Concerns about Frontex drive

Human rights group Amnesty International has sent a letter to Citizens’ Protection Minister Christos Papoutsis, expressing concern that the operation of 175 border guards from the European Union’s border monitoring agency, Frontex, at the Greek-Turkish border could result in migrants who deserve refugee status being deprived of their rights. In its letter, the rights group said that it understands that Frontex guards have been instructed to show respect for the human rights of undocumented migrants intercepted while trying to cross the border. But it said it remained unconvinced «that this treatment could be guaranteed in practice.» The group expresses doubts about the type of training undergone by the Frontex guards and «whether they have been equipped to recognize people in need of international protection.» It is also doubtful, the letter notes, of the abilities of legal and other experts that have been recruited by Greek authorities to help the guards at the border. There are also concerns regarding progress by the authorities in creating adequate reception centers for the migrants and the extent to which AI and other human rights groups will be able to have access to migrants being detained in these centers.
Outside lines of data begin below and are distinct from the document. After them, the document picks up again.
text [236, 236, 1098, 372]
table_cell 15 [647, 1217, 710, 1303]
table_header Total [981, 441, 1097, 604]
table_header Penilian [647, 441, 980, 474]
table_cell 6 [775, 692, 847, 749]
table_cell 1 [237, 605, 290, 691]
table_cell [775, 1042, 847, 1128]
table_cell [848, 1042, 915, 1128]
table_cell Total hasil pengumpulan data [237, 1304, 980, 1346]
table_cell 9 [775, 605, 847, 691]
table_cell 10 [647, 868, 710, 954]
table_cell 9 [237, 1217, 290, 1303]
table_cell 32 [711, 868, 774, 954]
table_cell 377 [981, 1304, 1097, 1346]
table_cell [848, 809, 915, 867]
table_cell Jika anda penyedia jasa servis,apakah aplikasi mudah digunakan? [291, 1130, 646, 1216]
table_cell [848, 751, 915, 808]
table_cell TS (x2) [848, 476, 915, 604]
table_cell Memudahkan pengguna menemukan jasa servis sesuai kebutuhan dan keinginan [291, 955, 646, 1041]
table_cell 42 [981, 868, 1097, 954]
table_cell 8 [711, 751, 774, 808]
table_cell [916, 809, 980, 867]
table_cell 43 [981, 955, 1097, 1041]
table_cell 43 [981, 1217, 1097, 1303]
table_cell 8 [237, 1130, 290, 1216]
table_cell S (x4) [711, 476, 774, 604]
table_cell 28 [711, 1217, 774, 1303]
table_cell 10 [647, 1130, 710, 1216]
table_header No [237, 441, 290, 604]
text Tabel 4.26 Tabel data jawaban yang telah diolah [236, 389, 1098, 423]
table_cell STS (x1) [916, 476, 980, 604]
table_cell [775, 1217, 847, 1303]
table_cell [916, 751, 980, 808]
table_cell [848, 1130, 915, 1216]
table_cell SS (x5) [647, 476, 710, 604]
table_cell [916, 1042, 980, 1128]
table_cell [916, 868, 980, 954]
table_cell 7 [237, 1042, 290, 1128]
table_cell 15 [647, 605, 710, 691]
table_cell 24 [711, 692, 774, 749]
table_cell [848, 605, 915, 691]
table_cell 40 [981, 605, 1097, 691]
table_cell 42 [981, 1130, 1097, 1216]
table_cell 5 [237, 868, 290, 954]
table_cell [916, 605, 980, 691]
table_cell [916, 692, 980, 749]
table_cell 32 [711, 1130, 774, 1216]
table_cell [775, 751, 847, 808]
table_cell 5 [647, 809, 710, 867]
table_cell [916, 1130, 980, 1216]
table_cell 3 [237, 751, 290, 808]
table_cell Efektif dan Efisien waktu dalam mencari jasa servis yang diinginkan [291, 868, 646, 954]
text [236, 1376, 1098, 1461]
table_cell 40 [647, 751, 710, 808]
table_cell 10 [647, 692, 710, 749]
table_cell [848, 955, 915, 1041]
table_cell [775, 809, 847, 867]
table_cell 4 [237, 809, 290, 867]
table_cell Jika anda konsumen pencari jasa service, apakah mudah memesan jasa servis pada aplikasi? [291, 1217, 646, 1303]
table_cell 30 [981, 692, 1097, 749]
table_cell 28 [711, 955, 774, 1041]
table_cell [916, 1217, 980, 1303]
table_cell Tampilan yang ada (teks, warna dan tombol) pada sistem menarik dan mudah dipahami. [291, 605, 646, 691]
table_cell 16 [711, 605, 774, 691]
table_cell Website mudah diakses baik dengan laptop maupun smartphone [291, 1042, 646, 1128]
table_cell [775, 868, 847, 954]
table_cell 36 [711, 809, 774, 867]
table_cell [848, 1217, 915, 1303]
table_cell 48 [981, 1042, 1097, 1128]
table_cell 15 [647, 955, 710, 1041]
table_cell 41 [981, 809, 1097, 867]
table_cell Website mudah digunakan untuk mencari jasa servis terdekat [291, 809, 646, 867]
Nicolas Beger, director of Amnesty International’s European Union Office in Brussels, stressed the need for «a clear framework of cooperation between Greek authorities and Frontex to allow for the revision of decisions regarding the treatment of undocumented migrants when necessary.» On Saturday, Papoutsis traveled to the Greek-Turkish border to welcome a contingent of 175 border guards from Frontex. According to officials, in just a few days, the team has significantly curbed the influx of migrants into Greece. There had been no reports by late last night regarding an official response by Papoutsis’s office to Amnesty International’s letter.